Fall from Grace Part 3: Confrontation by DG Chichester and Scott McDaniel
One Sentence Overview: Eddie Passim reveals to Daredevil his past history wtih Shield, whilst both that organisation and Snakeroot descend upon Eddie both eager to take control of him
I've struggled a bit with Fall from Grace thus far. It's felt a little like a writer overstretching, going for a magnum opus but instead presenting something a little bewildering and with art, whilst highly ambitious, ending up being somewhat indistinct at times. However, the third part of the saga manages to hold in check the multifarious loose ends whilst bringing greater clarity to the storyline overall.
It's here, for example, that we learn significant information about both Eddie Passim and Harry Kenkoy. Both were once employed by Shield (which makes Nick Fury's appearance here last issue very significant) and we learn that, in a kind of Weapon X way, Harry manipulated both Eddie and fellow telepath Theresa Bellwether using them as instruments to serve a purpose rather than unique beings with their own rights to life. The project's called 'About Face' and appears to be about making one immune to the addictive properties of heroin (or something bizarre like that). Naturally, Nick's not too pleased when he finds what Kenkoy's been up to - the General may outrank the Colonel but the honourable Fury has the agents on his side.
Still, the implication is that it's too late for Theresa, something Eddie regrets all these years later. One of my favourite scenes occurs when Eddie and Theresa, both strapped up to cruel machines for Harry's purposes, reach out to each other and their hands gently brush. It's a gorgeous, subtle moment that's unusual for both Dan and Scott, though one I'd wish they reached for more often.
A word about the art here.
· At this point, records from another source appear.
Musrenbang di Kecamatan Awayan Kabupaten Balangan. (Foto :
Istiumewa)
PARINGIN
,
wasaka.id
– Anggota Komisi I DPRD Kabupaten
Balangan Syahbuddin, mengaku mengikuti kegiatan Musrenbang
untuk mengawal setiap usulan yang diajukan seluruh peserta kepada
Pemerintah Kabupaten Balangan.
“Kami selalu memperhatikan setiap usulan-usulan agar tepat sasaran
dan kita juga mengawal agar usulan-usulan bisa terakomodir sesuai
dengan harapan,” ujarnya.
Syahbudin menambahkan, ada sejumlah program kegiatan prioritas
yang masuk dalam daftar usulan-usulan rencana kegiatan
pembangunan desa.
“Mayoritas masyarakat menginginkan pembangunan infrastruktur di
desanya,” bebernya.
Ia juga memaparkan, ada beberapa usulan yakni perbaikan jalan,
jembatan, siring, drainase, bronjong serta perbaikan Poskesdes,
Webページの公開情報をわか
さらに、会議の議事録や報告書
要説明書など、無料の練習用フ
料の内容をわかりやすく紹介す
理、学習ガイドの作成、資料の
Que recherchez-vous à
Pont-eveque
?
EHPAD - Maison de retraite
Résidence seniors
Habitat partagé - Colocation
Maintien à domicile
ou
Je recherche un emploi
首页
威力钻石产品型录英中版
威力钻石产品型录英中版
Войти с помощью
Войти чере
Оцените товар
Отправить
Long time readers of the blog will know that I usually only credit the penciller for reasons I'm not even entirely sure about. However, I think I should give respect for Christine 'Max' Scheele's colouring at present. The look of the book has really changed not just since Scott took it over but with Fall from Grace. The colours can be extremely vivid, though at the same time the pages look drenched in light, almost to the point of an overexposed picture. It's quite a peculiar design but dramatic and romantic all the same. As I said above, the art doesn't always sing, but when it works, it really works. The splash title page this issue really jumps out.
Not that Scott always needs great colouring to make his art stand out. Later in the book, there's a double paged action scene that's done completely in black and white. I'm guessing it's to emphasise how Matt perceives the action, sensing those around him but not distracted by colour.
As you can see, there's a lot of dudes on that page. Most of them are from the Snakeroot, an offshoot of the Hand (I guess if the Chaste are 'Good Hand' then Snakeroot is 'Very Naughty Hand'). These guys have been extracting John Garrett's memories of Elektra to 'build' their own peerless female assassin (an intriguing piece of mystical genetic engineering). I can't imagine Matt'll approve when he finds out.
Matt, of course, is eager to rediscover Elektra, having been mislaid by Stone last issue that she's been involved with attacking Harry (see what I mean about complex storytelling). However, the comic's best moment occurs not in the midst of any fighting though it does involve another member of the supporting cast hinting at a discovery of his own. In a rare moment where Matt has some time at his desk, his partner lets slip something truly intriguing. Telling Matt he needs to do his fair share of paperwork (let's face it - probably about time), Foggy notes, "I know how important your other life out there is!"
Matt pauses. There's a momentary stand off but Foggy can't bring himself to say any more, other than to thrust a white stick in his partner's direction and seethe, "Don't forget your cane!" Is this it? The moment Foggy discovers the truth? Oh, boy, that's a great little hook to dangle in front of the reader.